START Information shown

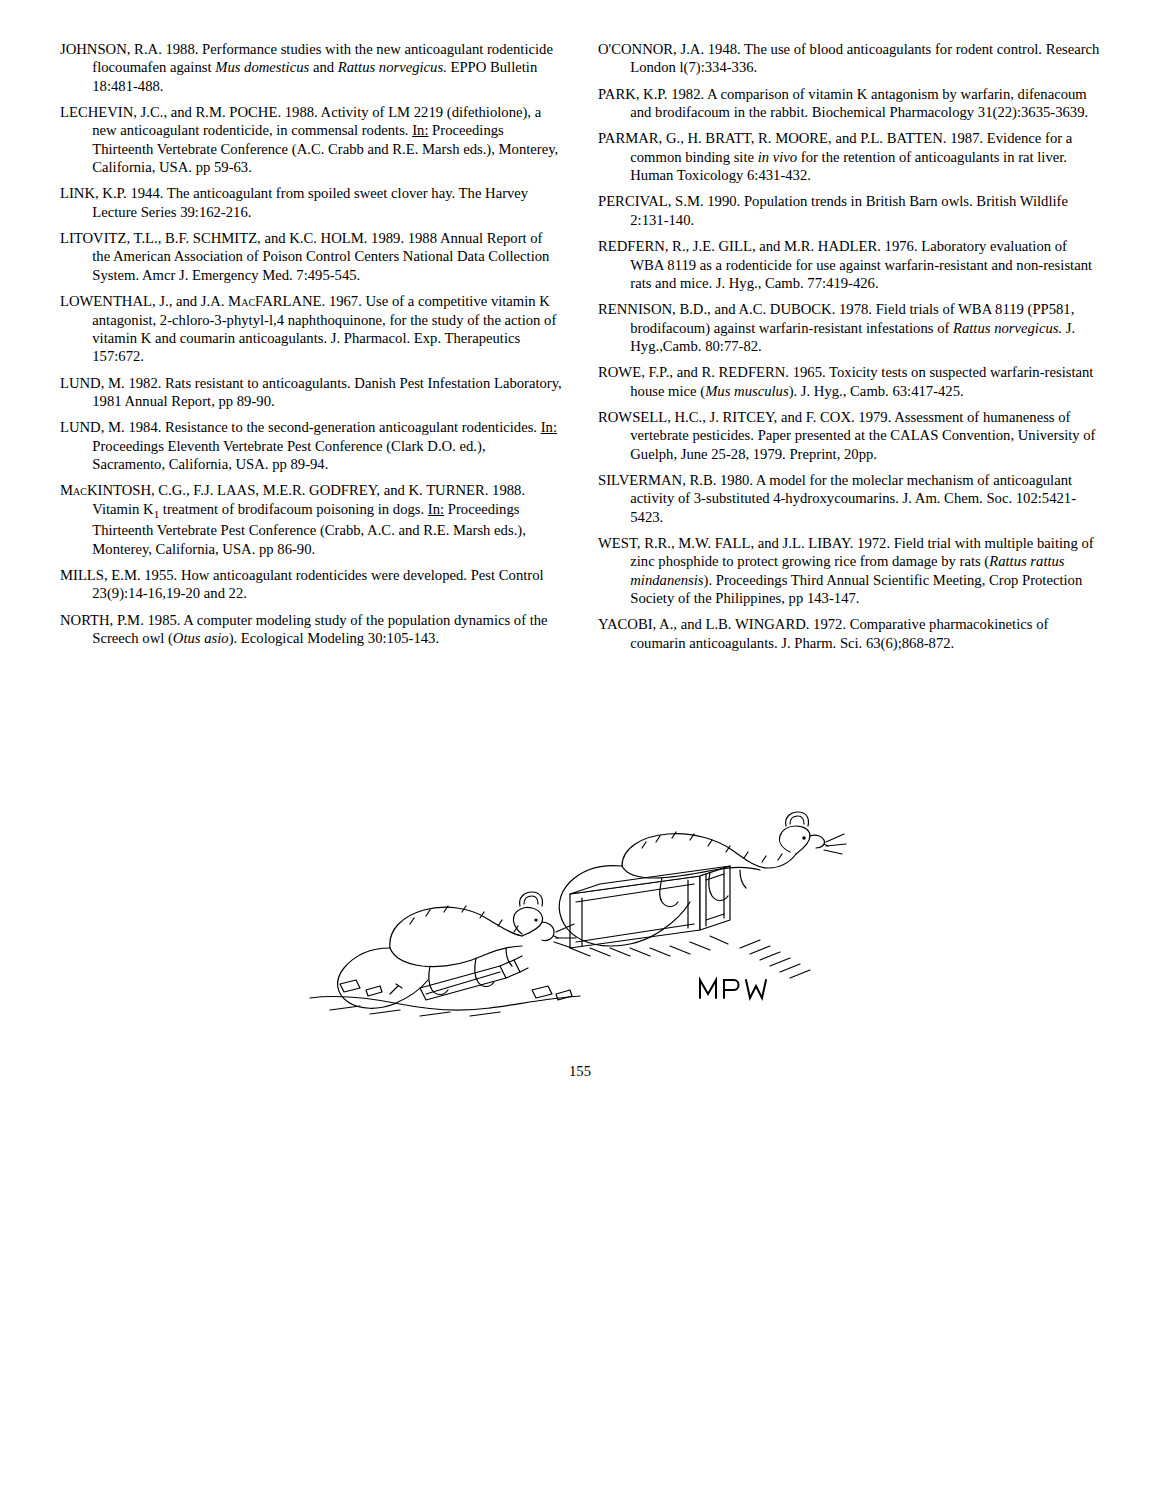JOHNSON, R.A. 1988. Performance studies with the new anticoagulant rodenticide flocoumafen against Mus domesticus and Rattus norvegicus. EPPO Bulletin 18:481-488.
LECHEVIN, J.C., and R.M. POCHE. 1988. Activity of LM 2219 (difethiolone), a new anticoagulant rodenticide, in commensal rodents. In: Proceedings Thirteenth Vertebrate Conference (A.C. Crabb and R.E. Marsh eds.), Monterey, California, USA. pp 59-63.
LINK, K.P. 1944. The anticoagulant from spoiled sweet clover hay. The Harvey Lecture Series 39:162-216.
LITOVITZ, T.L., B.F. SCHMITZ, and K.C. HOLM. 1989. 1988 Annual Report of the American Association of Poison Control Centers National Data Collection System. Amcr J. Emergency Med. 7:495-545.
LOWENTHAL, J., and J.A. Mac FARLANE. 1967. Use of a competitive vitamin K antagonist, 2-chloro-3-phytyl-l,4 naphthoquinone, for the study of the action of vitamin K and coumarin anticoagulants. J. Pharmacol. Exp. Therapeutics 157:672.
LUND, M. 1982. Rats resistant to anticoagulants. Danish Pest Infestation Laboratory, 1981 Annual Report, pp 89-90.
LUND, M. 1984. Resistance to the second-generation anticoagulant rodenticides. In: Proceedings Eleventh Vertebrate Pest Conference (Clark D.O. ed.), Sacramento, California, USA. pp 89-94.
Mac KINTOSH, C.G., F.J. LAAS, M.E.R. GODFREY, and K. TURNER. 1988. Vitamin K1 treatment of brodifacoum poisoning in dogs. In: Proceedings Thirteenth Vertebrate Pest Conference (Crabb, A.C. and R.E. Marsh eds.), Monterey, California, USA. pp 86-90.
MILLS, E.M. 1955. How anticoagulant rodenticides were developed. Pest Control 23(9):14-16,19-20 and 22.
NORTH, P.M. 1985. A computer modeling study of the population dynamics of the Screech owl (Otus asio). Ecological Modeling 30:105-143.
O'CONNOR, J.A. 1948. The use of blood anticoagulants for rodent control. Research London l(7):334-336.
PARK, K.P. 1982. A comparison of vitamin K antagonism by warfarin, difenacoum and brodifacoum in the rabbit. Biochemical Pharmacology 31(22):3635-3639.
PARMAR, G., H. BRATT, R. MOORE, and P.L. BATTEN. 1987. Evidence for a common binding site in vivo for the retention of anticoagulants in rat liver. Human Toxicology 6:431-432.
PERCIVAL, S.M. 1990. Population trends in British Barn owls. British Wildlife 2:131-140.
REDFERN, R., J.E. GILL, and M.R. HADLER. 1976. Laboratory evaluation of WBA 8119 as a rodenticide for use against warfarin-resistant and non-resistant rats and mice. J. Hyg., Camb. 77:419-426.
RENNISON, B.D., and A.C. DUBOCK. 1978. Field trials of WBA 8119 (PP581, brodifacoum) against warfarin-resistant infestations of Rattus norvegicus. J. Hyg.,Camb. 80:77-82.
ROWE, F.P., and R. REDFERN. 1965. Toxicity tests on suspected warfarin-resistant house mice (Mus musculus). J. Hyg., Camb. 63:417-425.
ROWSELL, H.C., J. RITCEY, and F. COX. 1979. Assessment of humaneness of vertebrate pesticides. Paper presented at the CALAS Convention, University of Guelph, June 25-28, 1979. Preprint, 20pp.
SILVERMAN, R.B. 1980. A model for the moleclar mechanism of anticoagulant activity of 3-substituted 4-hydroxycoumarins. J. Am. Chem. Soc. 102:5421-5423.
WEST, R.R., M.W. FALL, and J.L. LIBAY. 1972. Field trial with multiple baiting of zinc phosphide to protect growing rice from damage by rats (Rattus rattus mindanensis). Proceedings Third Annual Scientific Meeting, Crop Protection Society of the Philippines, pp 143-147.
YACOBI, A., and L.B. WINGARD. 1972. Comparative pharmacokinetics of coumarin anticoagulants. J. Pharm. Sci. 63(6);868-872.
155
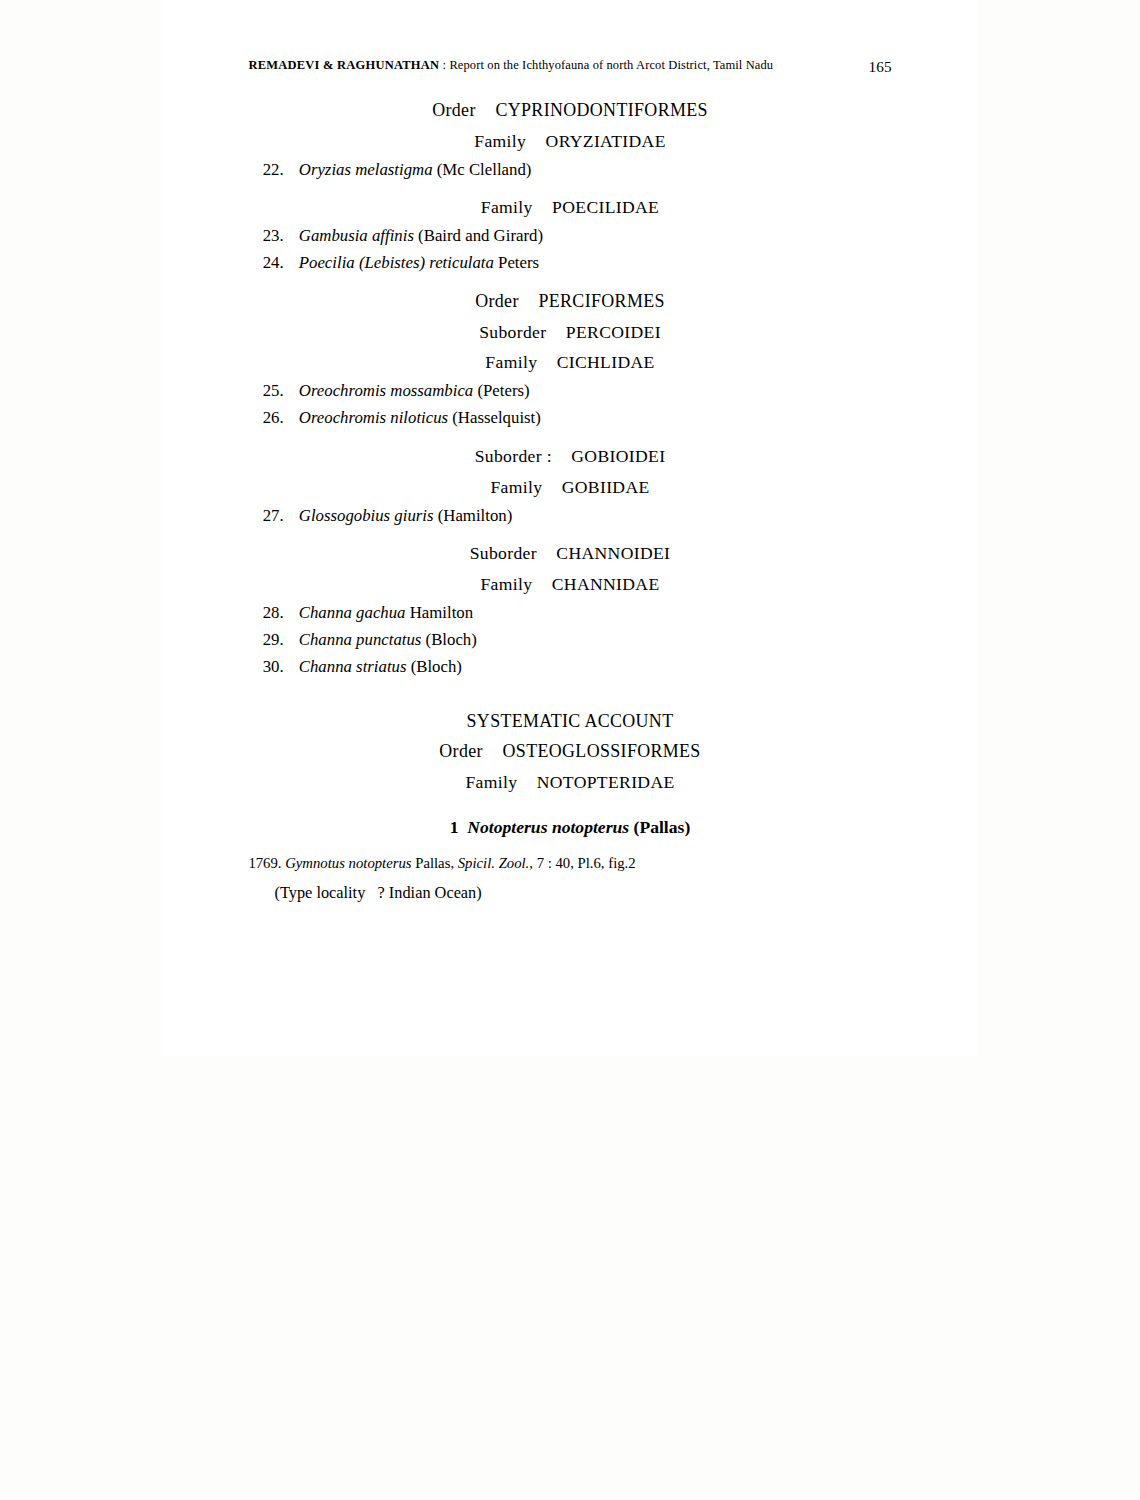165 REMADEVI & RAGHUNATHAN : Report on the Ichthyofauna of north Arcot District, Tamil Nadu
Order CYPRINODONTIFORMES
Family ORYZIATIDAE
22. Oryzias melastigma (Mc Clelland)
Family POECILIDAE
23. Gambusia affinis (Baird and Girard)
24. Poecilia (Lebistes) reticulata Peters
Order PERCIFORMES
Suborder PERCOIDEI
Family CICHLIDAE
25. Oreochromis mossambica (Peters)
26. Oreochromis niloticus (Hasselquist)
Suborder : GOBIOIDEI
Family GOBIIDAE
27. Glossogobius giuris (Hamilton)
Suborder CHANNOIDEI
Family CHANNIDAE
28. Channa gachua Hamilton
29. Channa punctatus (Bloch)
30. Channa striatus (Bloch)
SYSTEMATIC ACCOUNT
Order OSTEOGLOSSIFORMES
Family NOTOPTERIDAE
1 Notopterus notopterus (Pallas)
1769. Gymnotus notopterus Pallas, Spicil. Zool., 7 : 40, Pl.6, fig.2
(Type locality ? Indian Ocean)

END Information shown

### Directions for this task
The lines from the one holding "SYSTEMATIC ACCOUNT" to the last line of the entries, both included: retype them exactly and give nothing else.

### Response
SYSTEMATIC ACCOUNT
Order OSTEOGLOSSIFORMES
Family NOTOPTERIDAE
1 Notopterus notopterus (Pallas)
1769. Gymnotus notopterus Pallas, Spicil. Zool., 7 : 40, Pl.6, fig.2
(Type locality ? Indian Ocean)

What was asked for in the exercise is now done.